**Task description:** Where the entries below show "Tikhanovskaïa, la cheffe de", begin there and print that line and all following lines exactly, through the last, omitting pictures.

Dataset entries
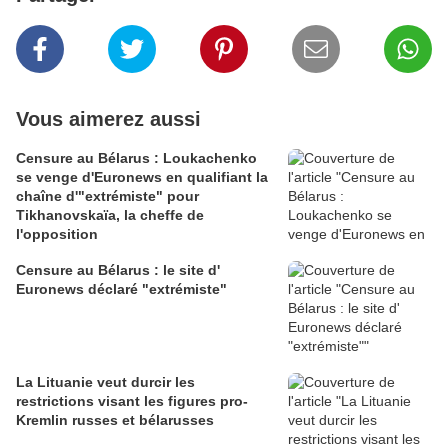
Vous aimerez aussi
Censure au Bélarus : Loukachenko
se venge d'Euronews en qualifiant la
chaîne d'"extrémiste" pour
Tikhanovskaïa, la cheffe de
l'opposition
Censure au Bélarus : le site d'
Euronews déclaré "extrémiste"
La Lituanie veut durcir les
restrictions visant les figures pro-
Kremlin russes et bélarusses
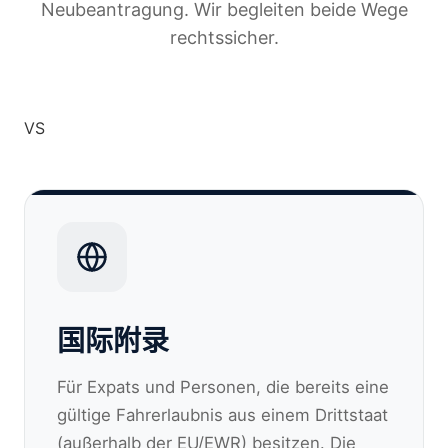
Neubeantragung. Wir begleiten beide Wege
rechtssicher.
VS
国际附录
Für Expats und Personen, die bereits eine
gültige Fahrerlaubnis aus einem Drittstaat
(außerhalb der EU/EWR) besitzen. Die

**Written answer:**
Tikhanovskaïa, la cheffe de
l'opposition
Censure au Bélarus : le site d'
Euronews déclaré "extrémiste"
La Lituanie veut durcir les
restrictions visant les figures pro-
Kremlin russes et bélarusses
Neubeantragung. Wir begleiten beide Wege
rechtssicher.
VS
国际附录
Für Expats und Personen, die bereits eine
gültige Fahrerlaubnis aus einem Drittstaat
(außerhalb der EU/EWR) besitzen. Die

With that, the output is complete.